= Page excerpt =
»»
Why I Use pg_trgm Fuzzy Search Instead of Full-Text Search

Search is where job boards quietly fail. Users don’t type perfect keywords, job titles aren’t standardized across sources, and “PMHNP” gets spelled five different ways. In my PMHNP Hiring job board (7,556+ jobs, 1,368+ companies, ~200 daily updates), I had to pick a search strategy that was fast (<50ms p95 for common queries), typo-tolerant, and cheap to operate as a solo creator. This post is the architecture decision I made: choosing PostgreSQL pg_trgm similarity search over classic full‑text search—and what I gave up to get there.

Context: search in a scraped job board is messy by default

PMHNP Hiring is a job board I built for Psychiatric Mental Health Nurse Practitioners. The “product” looks simple—filter by location, remote, company, posted date, and search by title/company. The system behind it is less clean because the data comes from 10+ sources with different formatting and inconsistent fields.

A few constraints shaped the search decision:

Scale & churn: 7,556+ active jobs, 1,368+ companies, and ~200 daily updates (incremental ingestion, not full refresh).
UX reality: users type partial queries (“psych”, “nurse prac”), acronyms (“PMHNP”), and typos (“psychiatric nurse practioner”).
Performance target: keep the common feed queries (filters + search) at ~50ms p95 at the database layer.
Operational simplicity: I’m a solo creator. I didn’t want a separate search cluster to babysit.
Security model: Supabase + PostgreSQL with RLS. I wanted search to stay inside Postgres so it inherits the same access control semantics.

This is where the first non-obvious problem appears: classic full-text search (FTS) is great for “documents”, but job titles and company names behave more like short strings where typo tolerance and partial matches dominate.

In a job board, search is less about linguistic relevance and more about forgiving messy input.

The problem space: what I actually needed from search

I wasn’t building Google. I needed a search that:

Works well on short fields: title, company_name, and sometimes location_text.
Supports “contains-like” behavior: users often remember only part of a title.
Handles typos: similarity, not exact token match.
Composes with filters: search + (state, remote, posted_at, source) should stay fast.
Plays nicely with ingestion: updates come daily; the index must handle churn.

I also didn’t want relevance tuning to turn into a second product. If I had to spend days tweaking ts_rank weights, that’s a smell.

Options considered

Below are the realistic choices I evaluated for Postgres/Supabase.
««
= Directive 1 =
In the pg_trgm search post, how many sources does the job board's data come from?
= Directive 2 =
Carry on writing the pg_trgm search post from the point where it stops.
None of the lines below have anything to do with the pg_trgm search post.

= Dataset section =
»»
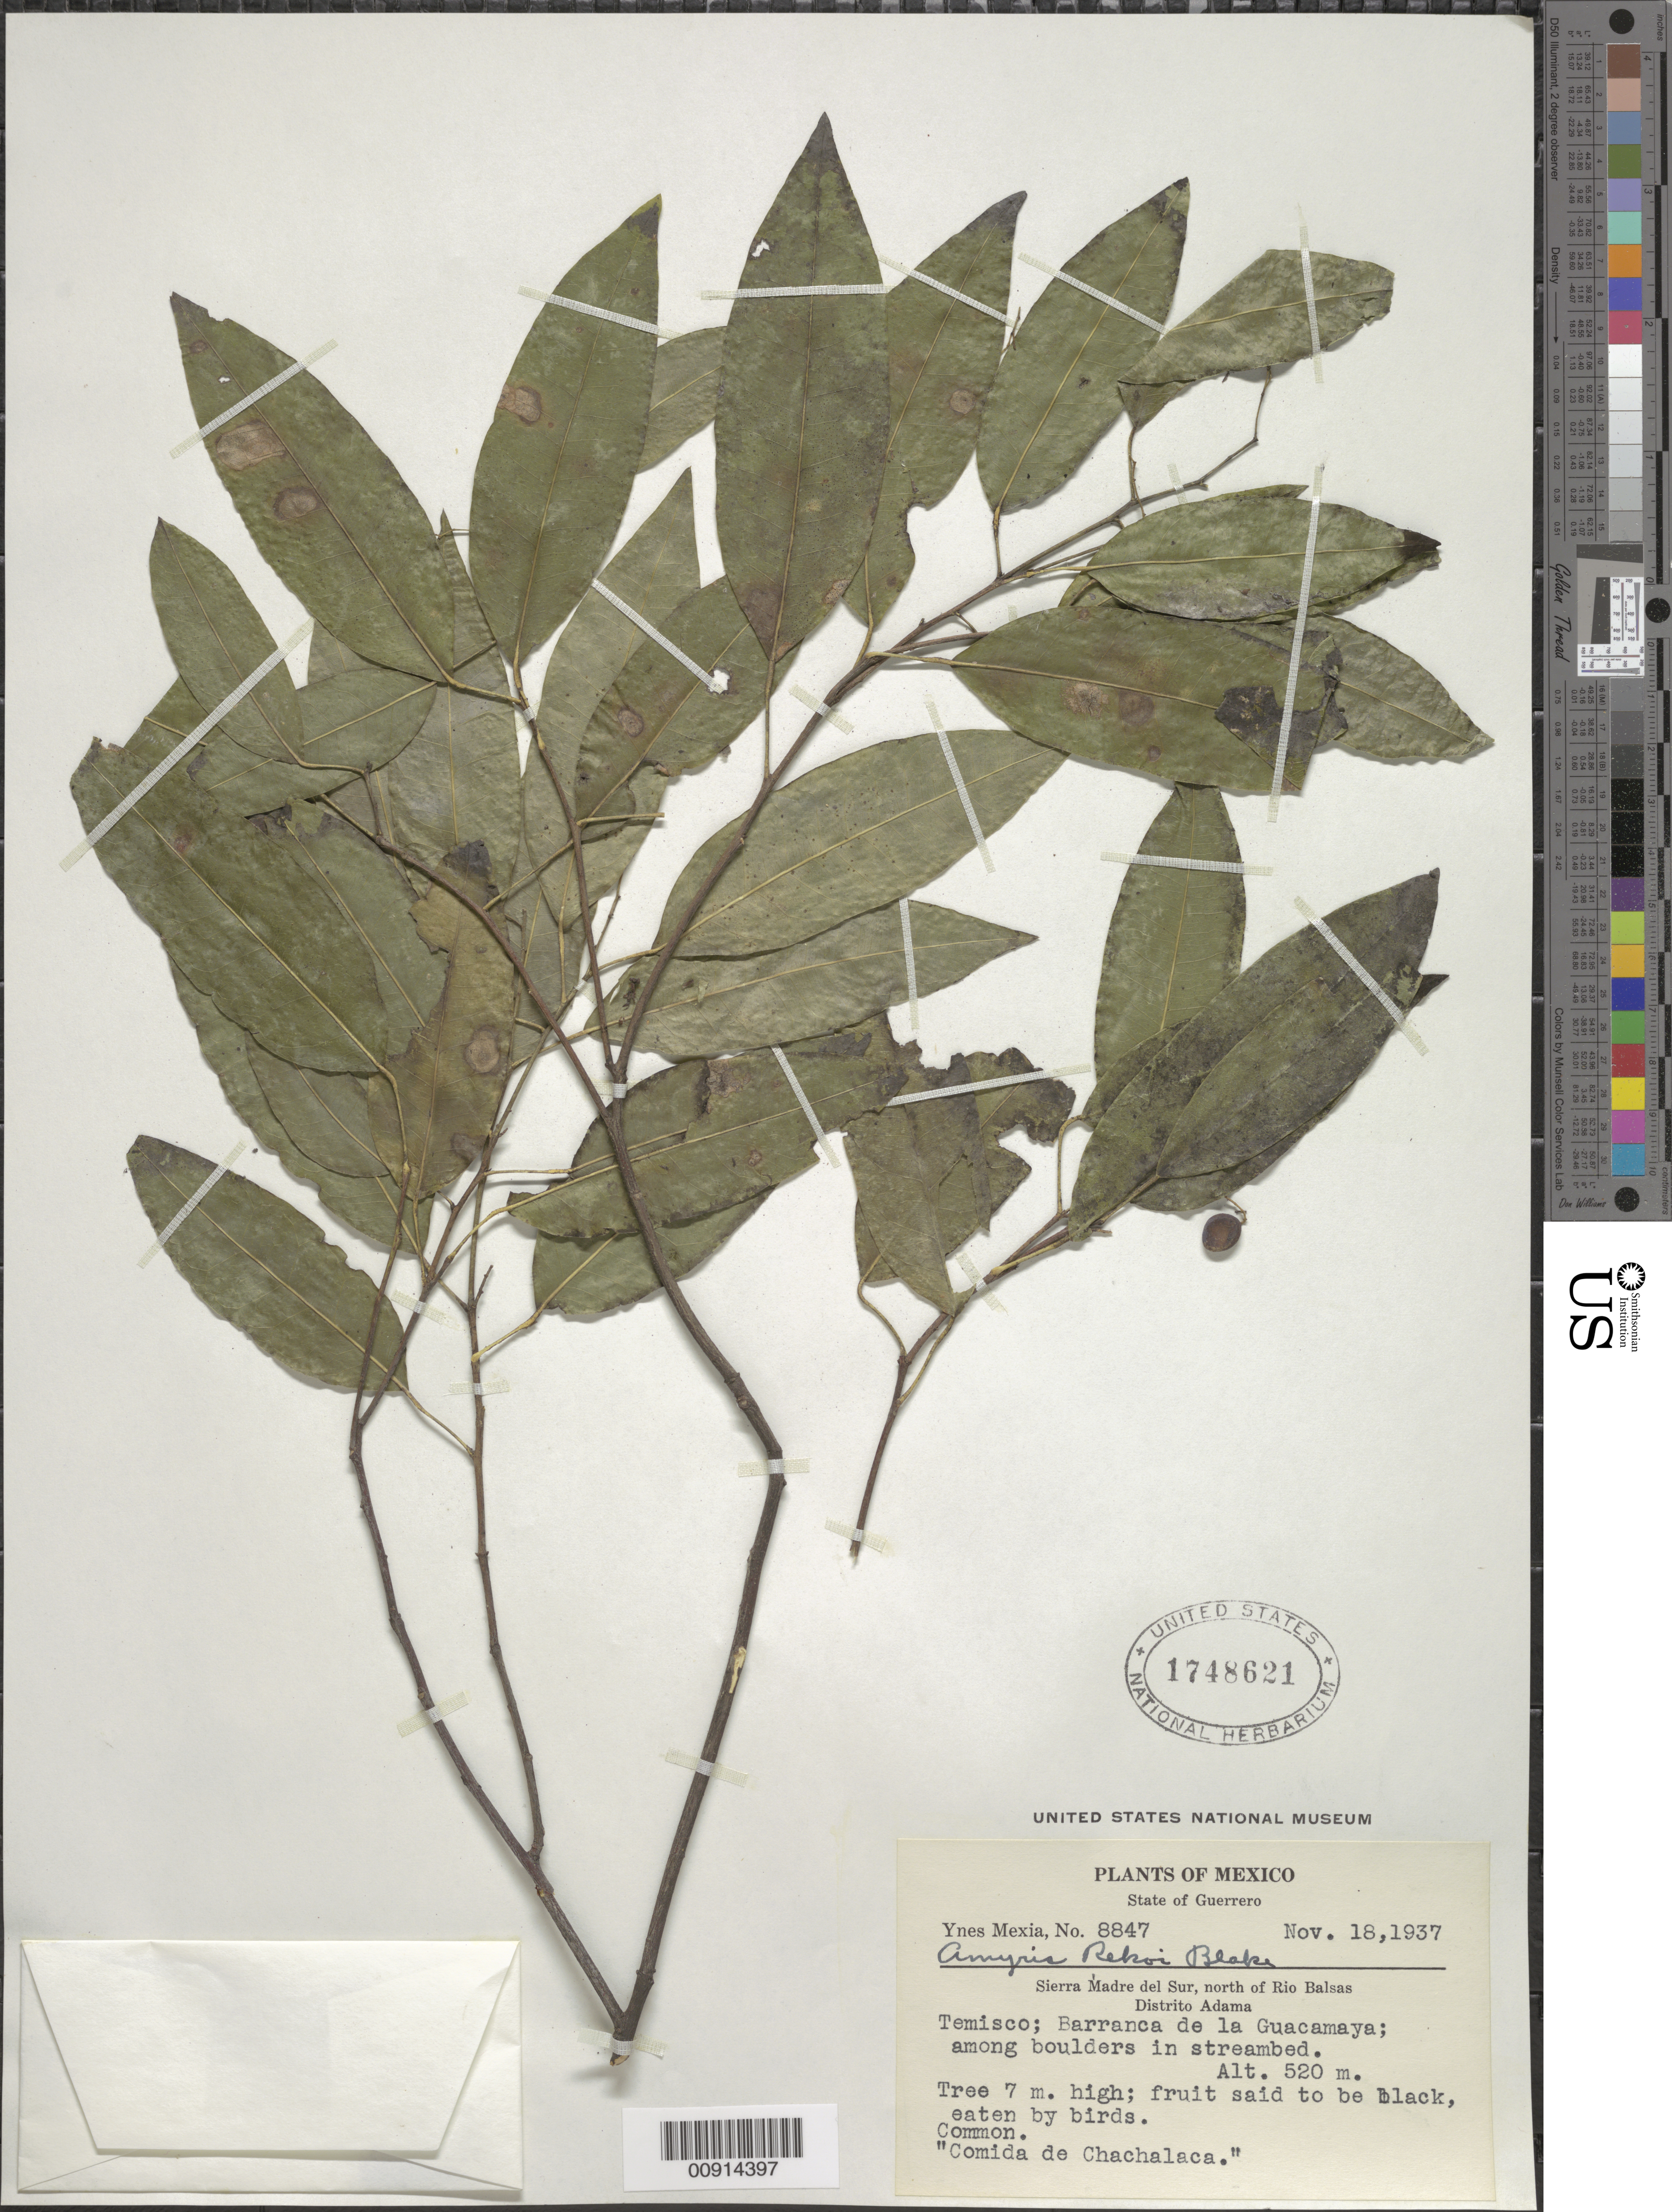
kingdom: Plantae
««
= Task response 1 =
More than 10 sources.

= Task response 2 =
Option	What it is	Pros	Cons	Best when
`ILIKE '%query%'` + B-tree	Naive substring match	Simple, no extensions	Slow on large tables; can’t use B-tree with leading wildcard	Tiny datasets or admin tools
PostgreSQL Full-Text Search (`tsvector`)	Token-based search using dictionaries	Good for long text; ranking; language support	Weak on typos/partial strings; tuning needed; titles are short	Articles, descriptions, “document” search
`pg_trgm` (trigram similarity)	String similarity via overlapping 3-char chunks	Typo-tolerant; fast with GIN/GiST; great for short fields	Not semantic; can match weirdly; needs threshold tuning	Names, titles, short text, “forgiving” search
External search (Meilisearch/Typesense/Elastic)	Dedicated search engine	Great relevance; typo handling; faceting	Extra infra; sync complexity; more moving parts; cost	High scale, complex ranking, multi-field relevance

Why I didn’t stick with `ILIKE`

ILIKE feels tempting early on, especially when you’re “vibe coding” fast. But it collapses once you hit a few thousand rows and mix it with filters.

ILIKE '%pmhnp%' forces a scan unless you add specialized indexing. On 7k jobs it might still feel okay—until you add multi-tenant rules, joins to companies, and a few concurrent users.

Why full-text search wasn’t the right default

FTS shines when you search bodies of text. But for job boards, most searches are:

"pmhnp"
"psychiatric"
"remote"
"headway" (company)

FTS tokenization can hurt you here:

Typos don’t match.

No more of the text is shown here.